As students walk in the room, they are given a small sheet of paper with ten statements on it. They are instructed to write "all," "some," or "no" next to the statement to make it true. Students build on the activity from the previous lesson to answer the questions.
After about 4 minutes, we go over the answers as a class. I call on a random student to read the statement with his or her response. For example, "All squares are rhombi." We often get into a discussion about the pairs of statements that have the same shapes in a different order. It is difficult for some students to understand that all squares are rhombi, but not all rhombi are squares.
When we come across a statement that has an answer of "some," we identify when the first shape can be called the second shape.

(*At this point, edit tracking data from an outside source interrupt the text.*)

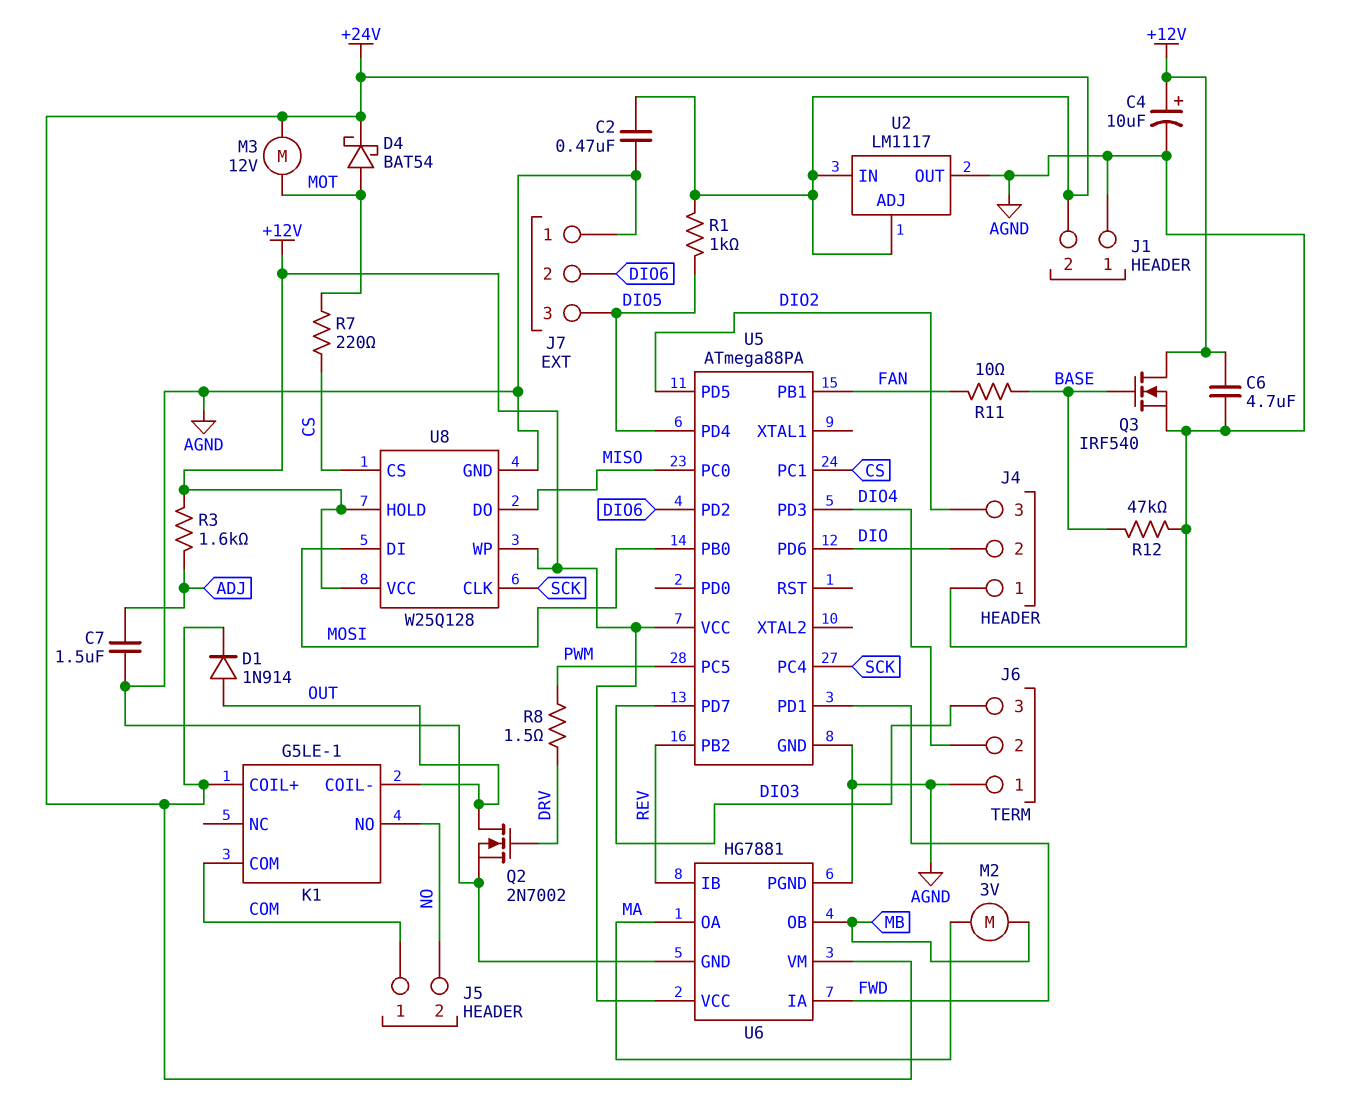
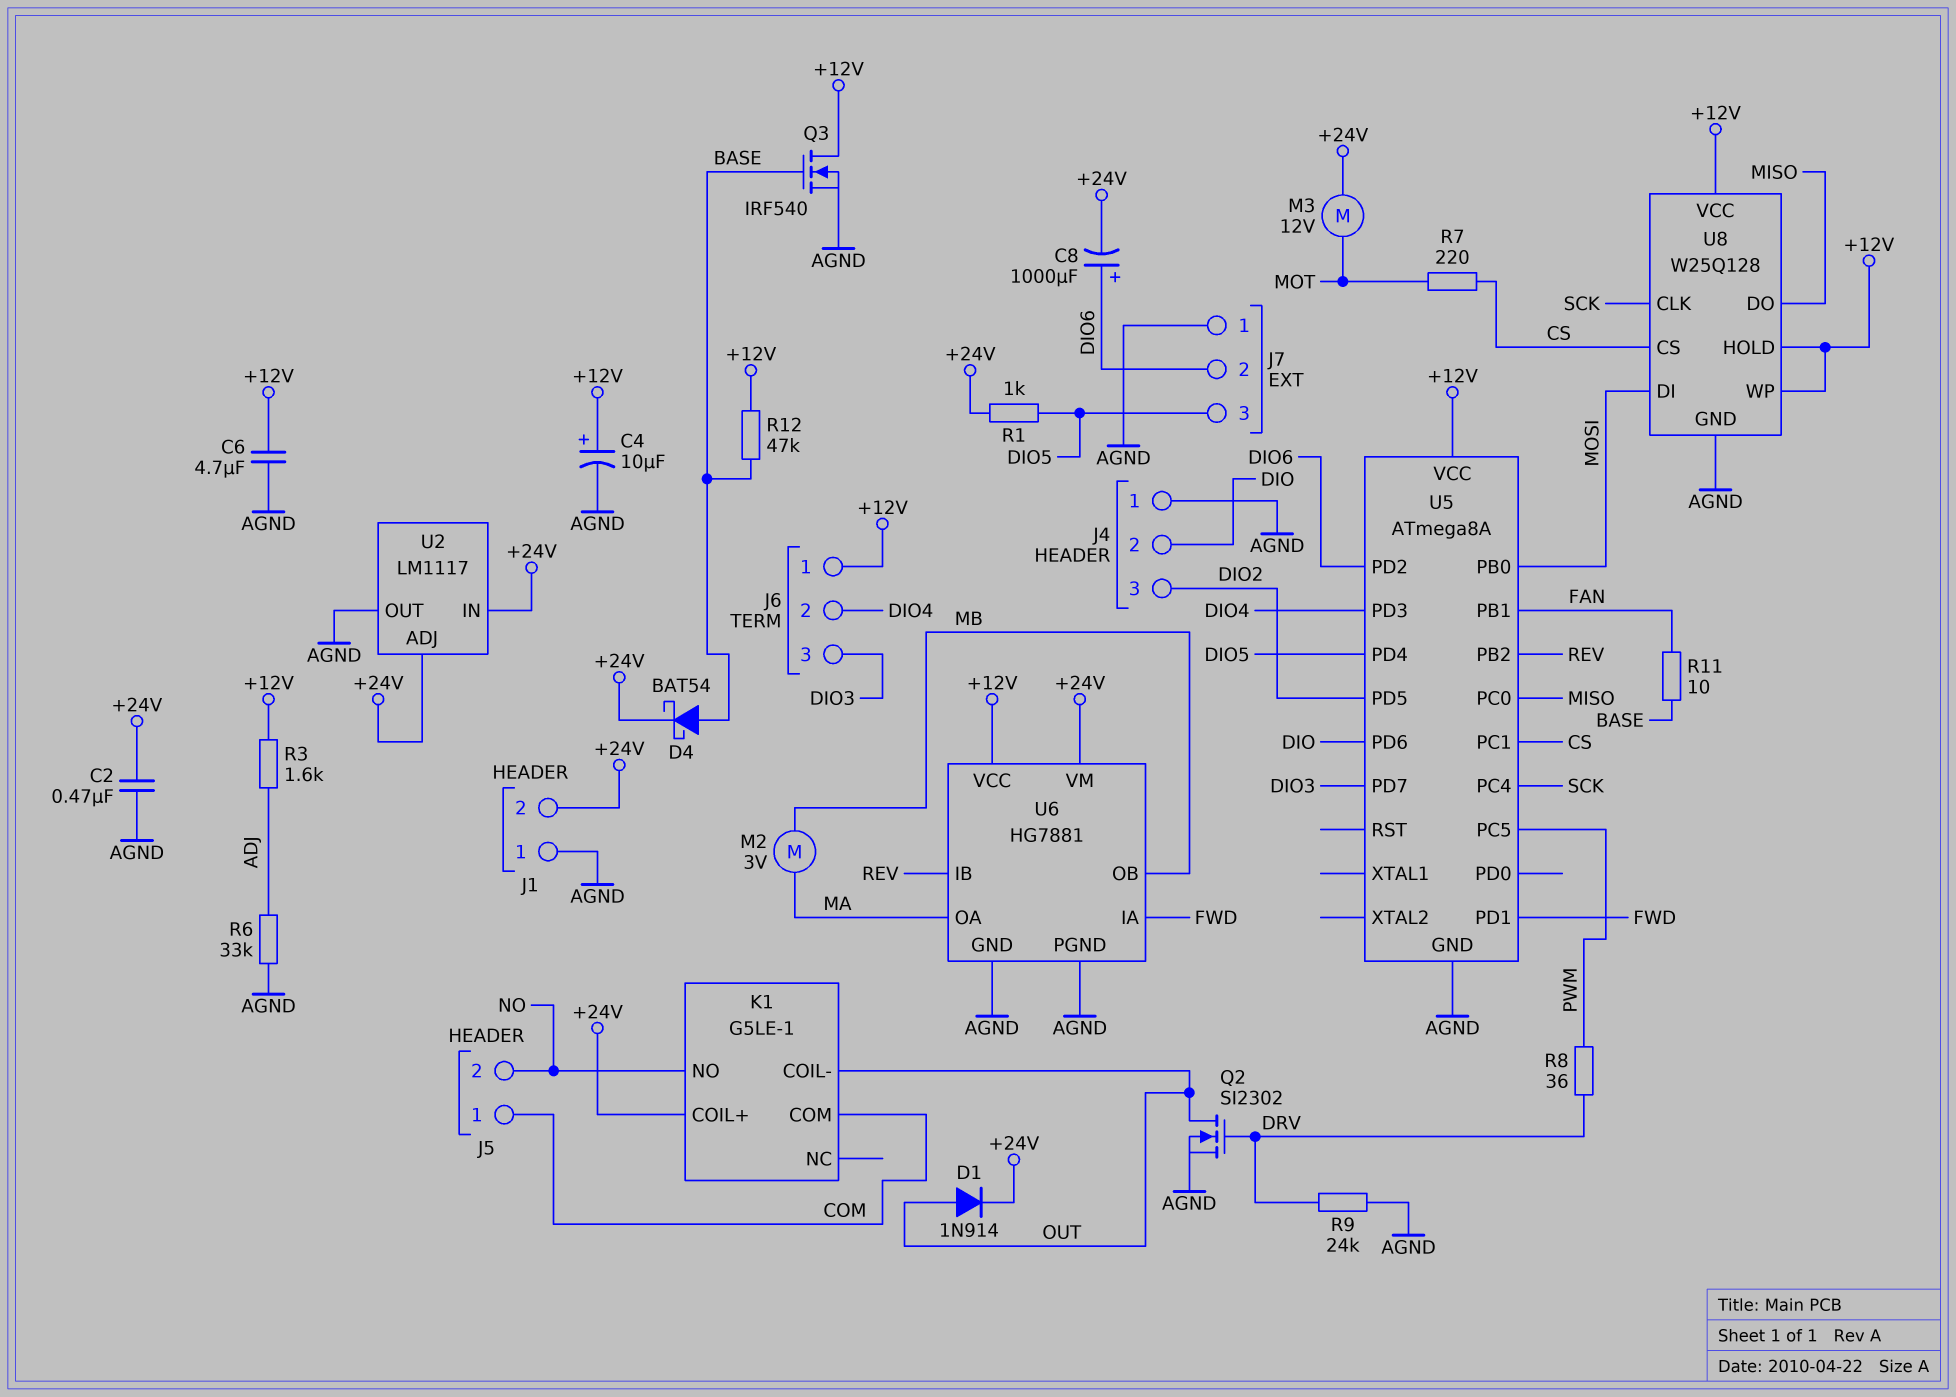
C7: 1.5uF (ADJ, AGND) -> none
C8: none -> 1000uF (plus DIO6, minus +24V)
D4: schottky BAT54 (A MOT, K +24V) -> schottky BAT54 (A BASE, K +24V)
J6 pin 1: AGND -> +12V
Q2: NMOS 2N7002 (G DRV, D OUT, S AGND) -> NMOS SI2302 (G DRV, D OUT, S AGND)
R6: none -> 33k (ADJ, AGND)
R8: 1.5 (DRV, PWM) -> 36 (DRV, PWM)
R9: none -> 24k (AGND, DRV)
R12: 47k (AGND, BASE) -> 47k (+12V, BASE)
U5: ATmega88PA -> ATmega8A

For the statement, "Some trapezoids are isosceles," we add "when they have two congruent sides."
Teacher's Note: Students often ask what a "rhombi" is. I tell them this is the plural of rhombus. It is also possible to "rhombuses" as the plural of rhombus. Mathematicians have not decided on the word for more than one rhombus.
In the Mini-Lesson, my students create a diagram showing the properties of specific quadrilaterals. They draw pictures of the quadrilateral and label its properties. My students may need to be reminded of the symbols used to label congruent and parallel parts. The diagram is organized hierarchically, so each shape has all of the properties of the shape above it.
Students begin the Mini-Lesson by drawing any quadrilateral. They then draw a parallelogram. Since they use graph paper, it is easy to draw an accurate parallelogram with a ruler. After the students draw the parallelogram, we discuss properties that can be identified from the drawing. The process is repeated with the other shapes, rectangle, rhombus, square, trapezoid, isosceles trapezoid and kite.
Although the diagram does not show the properties of the diagonals of each quadrilateral, we will cover these as well. After reviewing the basic properties, we will add the diagonals to the diagrams. Then, we will discuss these properties as well.
After the students have completed their chart, I have them work individually to write out the properties for each shape in their notebooks. In order to do this, they must be able to understand the labels on the shapes from their diagrams. I instruct the students to write all of the properties for each shape. When they refer back to their notes in later lessons, all of the information will be in one place, which makes it easier for them to find. These notes are useful when addressing standard G.CO.11 "Prove theorems about parallelograms."
After about ten minutes, the students share their notes with the person next to them to ensure they have all of the properties written for each shape. If they are missing any properties, they can add to their notes.
As an alternative, I assign groups of students a specific quadrilateral and give out chart paper to write the properties on. They write the name of the quadrilateral, draw a picture, and list the properties. At the end of the activity, each group presents their chart to the rest of the class. Each student can copy the information from the chart.
At the end of the lesson, the students take a quiz. On the quiz, there are pictures of specific quadrilaterals with a list of properties below them. The students have to identify which properties pertain to the named quadrilateral.
For later lessons in the unit, students need to be familiar with the properties of quadrilaterals. This quiz assesses how well the students are able to identify the properties of quadrilaterals at this point and helps inform future instruction.